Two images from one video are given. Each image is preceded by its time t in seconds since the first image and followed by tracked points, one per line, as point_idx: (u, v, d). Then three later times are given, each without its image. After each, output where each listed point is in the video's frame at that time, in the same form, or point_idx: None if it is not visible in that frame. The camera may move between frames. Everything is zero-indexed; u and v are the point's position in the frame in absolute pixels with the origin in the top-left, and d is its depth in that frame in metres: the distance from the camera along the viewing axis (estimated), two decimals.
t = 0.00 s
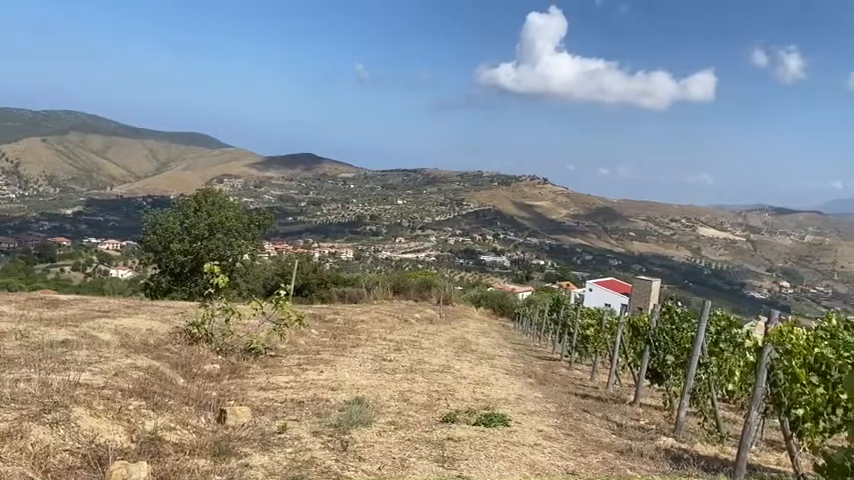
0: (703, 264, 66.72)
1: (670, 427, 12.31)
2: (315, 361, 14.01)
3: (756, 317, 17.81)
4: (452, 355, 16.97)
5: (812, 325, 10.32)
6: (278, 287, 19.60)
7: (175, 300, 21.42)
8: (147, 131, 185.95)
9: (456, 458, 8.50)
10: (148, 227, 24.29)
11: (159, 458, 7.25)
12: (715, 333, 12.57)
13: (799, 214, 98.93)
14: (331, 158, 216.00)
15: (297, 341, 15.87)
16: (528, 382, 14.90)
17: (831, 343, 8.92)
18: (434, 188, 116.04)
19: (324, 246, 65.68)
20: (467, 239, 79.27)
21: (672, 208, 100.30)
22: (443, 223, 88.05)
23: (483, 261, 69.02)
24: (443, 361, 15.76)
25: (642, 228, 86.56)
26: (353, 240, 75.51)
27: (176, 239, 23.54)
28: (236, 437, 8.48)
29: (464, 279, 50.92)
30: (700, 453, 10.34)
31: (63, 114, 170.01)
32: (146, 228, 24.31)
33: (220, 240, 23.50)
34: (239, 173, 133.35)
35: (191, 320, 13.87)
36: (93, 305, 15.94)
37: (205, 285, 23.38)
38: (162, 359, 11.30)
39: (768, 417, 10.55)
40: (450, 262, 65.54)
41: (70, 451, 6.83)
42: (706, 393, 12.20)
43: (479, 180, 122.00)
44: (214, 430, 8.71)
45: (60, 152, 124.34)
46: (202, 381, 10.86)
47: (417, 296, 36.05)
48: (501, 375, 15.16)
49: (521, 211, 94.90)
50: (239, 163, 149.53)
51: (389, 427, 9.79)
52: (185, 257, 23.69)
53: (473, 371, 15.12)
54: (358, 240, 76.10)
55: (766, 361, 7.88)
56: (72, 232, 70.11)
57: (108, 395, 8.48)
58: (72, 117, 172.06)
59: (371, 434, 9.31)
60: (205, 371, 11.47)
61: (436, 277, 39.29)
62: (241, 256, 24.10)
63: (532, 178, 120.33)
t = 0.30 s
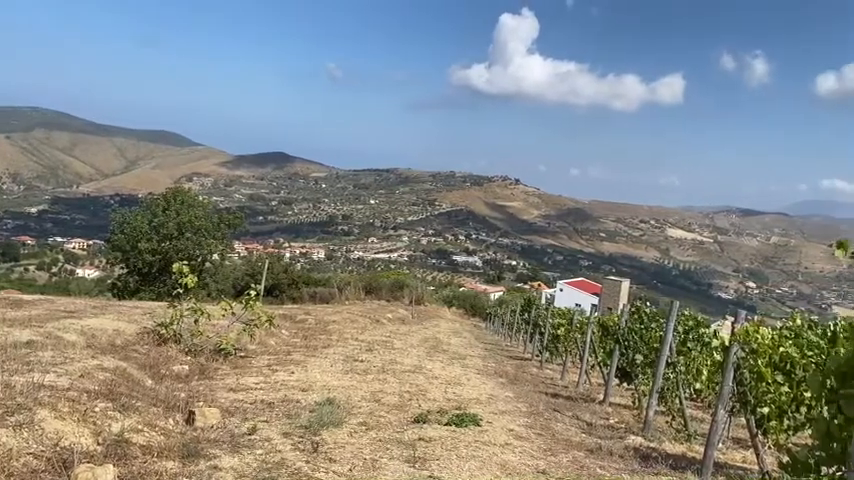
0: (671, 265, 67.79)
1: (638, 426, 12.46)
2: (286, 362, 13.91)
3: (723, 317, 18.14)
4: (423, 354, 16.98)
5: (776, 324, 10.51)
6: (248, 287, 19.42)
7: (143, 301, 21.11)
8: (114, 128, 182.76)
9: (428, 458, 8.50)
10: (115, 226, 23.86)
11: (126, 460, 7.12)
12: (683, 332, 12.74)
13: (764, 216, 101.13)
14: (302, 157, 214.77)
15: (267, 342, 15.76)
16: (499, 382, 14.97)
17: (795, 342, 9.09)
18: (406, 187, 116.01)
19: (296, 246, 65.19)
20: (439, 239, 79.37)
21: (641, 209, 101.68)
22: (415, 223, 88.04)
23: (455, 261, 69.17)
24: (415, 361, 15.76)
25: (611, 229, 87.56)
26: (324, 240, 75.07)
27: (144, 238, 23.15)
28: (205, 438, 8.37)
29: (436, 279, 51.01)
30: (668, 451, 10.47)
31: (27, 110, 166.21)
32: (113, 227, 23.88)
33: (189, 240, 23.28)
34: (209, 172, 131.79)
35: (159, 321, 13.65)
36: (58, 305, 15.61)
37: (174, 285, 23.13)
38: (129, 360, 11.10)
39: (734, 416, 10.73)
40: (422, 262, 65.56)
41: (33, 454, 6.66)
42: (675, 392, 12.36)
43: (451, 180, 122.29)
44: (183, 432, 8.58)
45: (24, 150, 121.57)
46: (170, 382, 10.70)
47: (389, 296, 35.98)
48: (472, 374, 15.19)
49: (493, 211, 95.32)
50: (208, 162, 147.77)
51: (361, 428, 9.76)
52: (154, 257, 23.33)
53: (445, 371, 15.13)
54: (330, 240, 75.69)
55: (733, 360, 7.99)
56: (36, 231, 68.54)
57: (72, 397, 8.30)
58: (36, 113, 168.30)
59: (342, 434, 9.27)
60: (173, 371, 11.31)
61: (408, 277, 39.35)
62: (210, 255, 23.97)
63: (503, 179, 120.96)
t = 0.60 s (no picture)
0: (641, 265, 68.69)
1: (609, 424, 12.59)
2: (257, 363, 13.80)
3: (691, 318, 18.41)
4: (396, 355, 16.96)
5: (744, 324, 10.69)
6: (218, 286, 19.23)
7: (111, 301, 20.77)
8: (82, 125, 179.53)
9: (400, 459, 8.49)
10: (83, 225, 23.42)
11: (93, 463, 6.99)
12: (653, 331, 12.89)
13: (732, 218, 103.16)
14: (273, 156, 213.32)
15: (238, 342, 15.61)
16: (471, 381, 15.01)
17: (762, 342, 9.23)
18: (380, 187, 115.85)
19: (268, 246, 64.63)
20: (413, 239, 79.36)
21: (612, 211, 102.90)
22: (388, 223, 87.93)
23: (429, 262, 69.22)
24: (387, 361, 15.73)
25: (583, 230, 88.39)
26: (297, 240, 74.56)
27: (113, 238, 22.80)
28: (175, 440, 8.26)
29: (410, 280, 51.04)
30: (638, 450, 10.60)
31: None
32: (81, 226, 23.44)
33: (159, 239, 22.96)
34: (179, 170, 130.13)
35: (128, 321, 13.43)
36: (24, 306, 15.28)
37: (143, 285, 22.85)
38: (97, 361, 10.90)
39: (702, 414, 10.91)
40: (396, 263, 65.48)
41: None
42: (644, 391, 12.52)
43: (424, 180, 122.33)
44: (152, 433, 8.46)
45: None
46: (139, 383, 10.54)
47: (362, 296, 35.93)
48: (445, 374, 15.22)
49: (466, 212, 95.63)
50: (178, 161, 145.96)
51: (333, 428, 9.71)
52: (123, 256, 22.98)
53: (418, 371, 15.14)
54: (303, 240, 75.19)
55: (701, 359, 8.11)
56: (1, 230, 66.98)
57: (38, 399, 8.12)
58: None
59: (315, 435, 9.22)
60: (143, 372, 11.13)
61: (381, 277, 39.35)
62: (181, 255, 23.68)
63: (477, 179, 121.40)
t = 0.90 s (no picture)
0: (613, 266, 69.45)
1: (581, 424, 12.70)
2: (230, 364, 13.68)
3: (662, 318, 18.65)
4: (370, 355, 16.93)
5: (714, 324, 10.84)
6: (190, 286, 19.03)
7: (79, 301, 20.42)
8: (51, 122, 176.46)
9: (374, 459, 8.47)
10: (51, 223, 23.03)
11: (62, 466, 6.86)
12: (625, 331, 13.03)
13: (702, 219, 104.87)
14: (247, 155, 211.70)
15: (211, 343, 15.45)
16: (446, 381, 15.04)
17: (731, 342, 9.36)
18: (354, 187, 115.58)
19: (241, 245, 64.04)
20: (387, 239, 79.26)
21: (585, 211, 103.92)
22: (363, 223, 87.73)
23: (403, 261, 69.21)
24: (361, 362, 15.68)
25: (557, 231, 89.08)
26: (270, 239, 73.99)
27: (83, 237, 22.47)
28: (146, 442, 8.14)
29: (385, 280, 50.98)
30: (610, 448, 10.72)
31: None
32: (49, 224, 23.04)
33: (130, 238, 22.66)
34: (151, 169, 128.48)
35: (98, 322, 13.22)
36: None
37: (113, 285, 22.49)
38: (66, 363, 10.70)
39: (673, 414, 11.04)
40: (370, 263, 65.33)
41: None
42: (616, 390, 12.64)
43: (399, 180, 122.27)
44: (122, 435, 8.32)
45: None
46: (109, 384, 10.37)
47: (337, 296, 35.84)
48: (419, 375, 15.22)
49: (440, 212, 95.80)
50: (150, 159, 144.17)
51: (306, 429, 9.65)
52: (93, 255, 22.65)
53: (392, 372, 15.13)
54: (276, 240, 74.63)
55: (672, 358, 8.20)
56: None
57: (5, 401, 7.94)
58: None
59: (287, 436, 9.14)
60: (112, 373, 10.96)
61: (356, 277, 39.31)
62: (152, 254, 23.41)
63: (452, 179, 121.67)
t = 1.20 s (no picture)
0: (588, 266, 70.12)
1: (556, 423, 12.79)
2: (203, 364, 13.54)
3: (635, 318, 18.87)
4: (345, 355, 16.86)
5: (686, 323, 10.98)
6: (163, 286, 18.81)
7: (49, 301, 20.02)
8: (20, 119, 173.17)
9: (348, 460, 8.44)
10: (20, 222, 22.62)
11: (30, 468, 6.73)
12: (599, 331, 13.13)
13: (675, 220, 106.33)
14: (222, 153, 209.75)
15: (184, 343, 15.28)
16: (421, 381, 15.05)
17: (704, 341, 9.49)
18: (330, 187, 115.12)
19: (214, 245, 63.30)
20: (363, 239, 79.06)
21: (560, 212, 104.72)
22: (339, 222, 87.37)
23: (379, 261, 69.10)
24: (337, 362, 15.62)
25: (532, 231, 89.66)
26: (245, 239, 73.31)
27: (53, 236, 22.09)
28: (117, 444, 8.03)
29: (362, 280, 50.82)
30: (585, 447, 10.80)
31: None
32: (18, 223, 22.62)
33: (102, 237, 22.25)
34: (123, 167, 126.67)
35: (68, 322, 12.98)
36: None
37: (86, 285, 22.12)
38: (35, 364, 10.49)
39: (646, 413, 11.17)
40: (346, 263, 65.09)
41: None
42: (591, 389, 12.75)
43: (376, 180, 122.07)
44: (93, 437, 8.19)
45: None
46: (80, 386, 10.19)
47: (312, 296, 35.69)
48: (395, 375, 15.22)
49: (416, 212, 95.81)
50: (122, 157, 142.09)
51: (281, 430, 9.60)
52: (64, 255, 22.26)
53: (368, 372, 15.11)
54: (251, 239, 73.97)
55: (645, 358, 8.29)
56: None
57: None
58: None
59: (262, 437, 9.08)
60: (83, 374, 10.77)
61: (332, 277, 39.17)
62: (124, 254, 23.00)
63: (428, 179, 121.80)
#####
# Your task
Omitting all pictures, restate exactly the lines of the material from its start through the line that contains "12: (715, 333, 12.57)".

# Exercise solution
Two images from one video are given. Each image is preceded by its time t in seconds since the first image and followed by tracked points, one per line, as point_idx: (u, v, d). Then three later times are given, each without its image. After each, output where each listed point is in the video's frame at that time, in the same form, or point_idx: None if it is not visible in that frame. The camera may move between frames. Everything is zero-indexed; u and v are the point's position in the frame in absolute pixels with the origin in the top-left, and d is its depth in that frame in metres: the distance from the camera along the viewing axis (estimated), two decimals.
t = 0.00 s
0: (703, 264, 66.72)
1: (670, 427, 12.31)
2: (315, 361, 14.01)
3: (756, 317, 17.81)
4: (452, 355, 16.97)
5: (812, 325, 10.32)
6: (278, 287, 19.60)
7: (175, 300, 21.42)
8: (147, 131, 185.95)
9: (456, 458, 8.50)
10: (148, 227, 24.29)
11: (159, 458, 7.25)
12: (715, 333, 12.57)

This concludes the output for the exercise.